Muon spin relaxation in hydrogen-loaded amorphous Ni-Ti alloys

Abstract

Muon spin relaxation in the amorphous alloy Ni33Ti65 containing interstitial hydrogen has been measured in longitudinal geometry at zero applied magnetic field, at temperatures in the range 18-340 K. The relaxation profiles at all temperatures were consistent with time-dependent magnetic fields at the muon site and were analysed by means of a dynamic form of the Kubo-Toyabe relaxation theory. The correlation time of the local field at the muon below 80 K was found to be about 6 mu s and to vary only slowly with temperature. Above approximately 250 K, where the diffusion hopping rate of the hydrogen atoms is about 107-108 s-1, as measured by nuclear magnetic relaxation methods, the activation energy of the correlation time is similar to the activation energy of the hydrogen diffusion.
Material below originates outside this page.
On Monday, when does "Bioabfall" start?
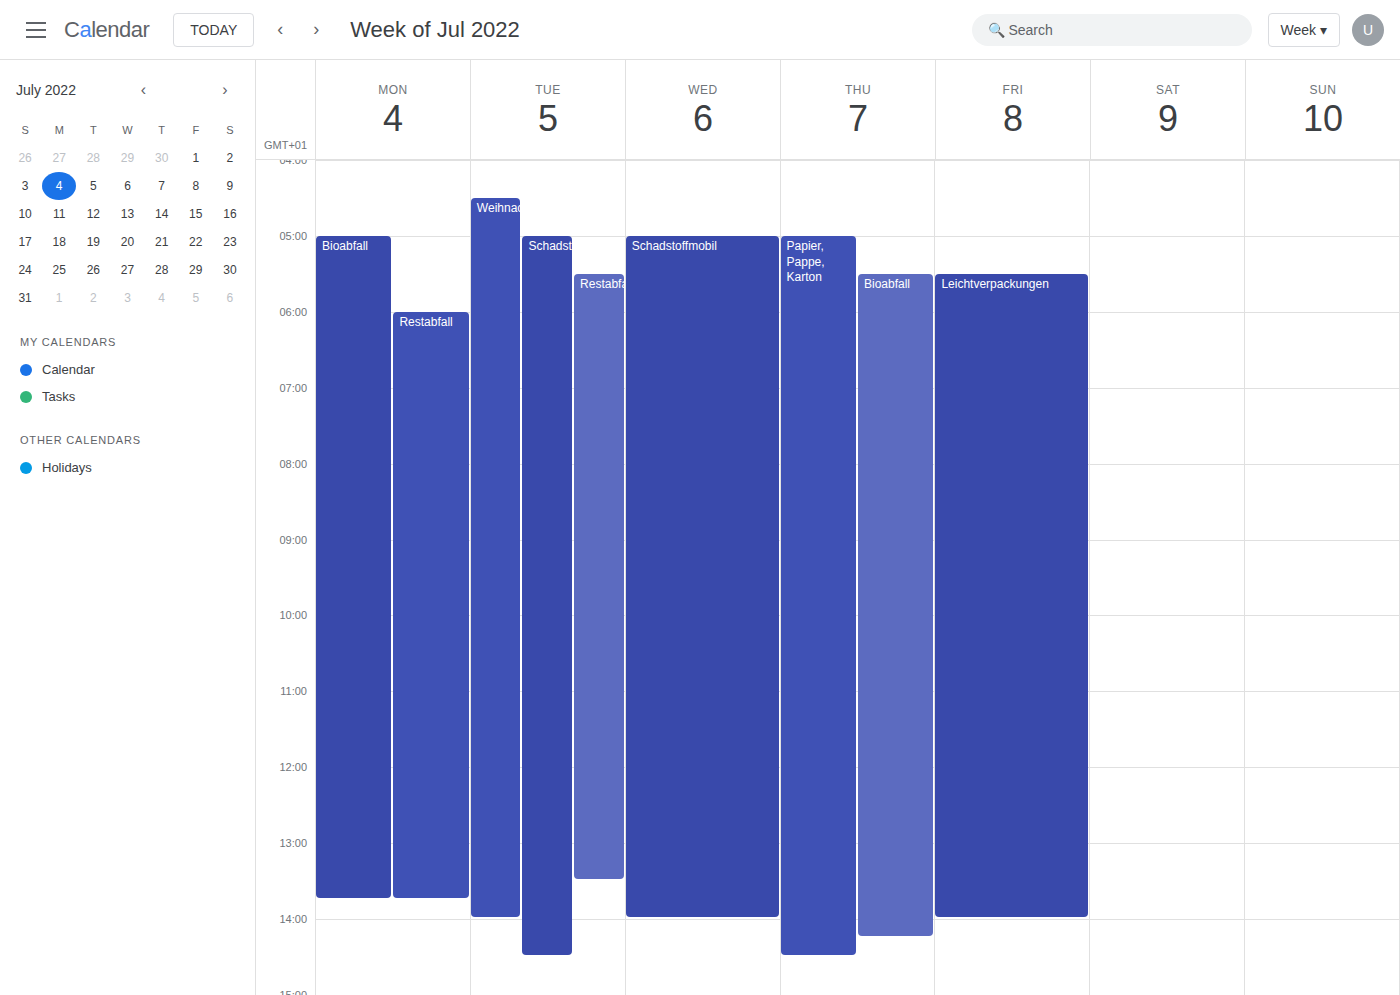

The relaxation of the muon spin at these temperatures is ascribed to the highly correlated motion of the muon and the hydrogen atoms. Some Monte Carlo calculations of the fluctuation rates of the local fields under such conditions are reported. According to the outcome of these calculations the experimental data are consistent with the muon having an intrinsically lower diffusion rate than the hydrogen atoms.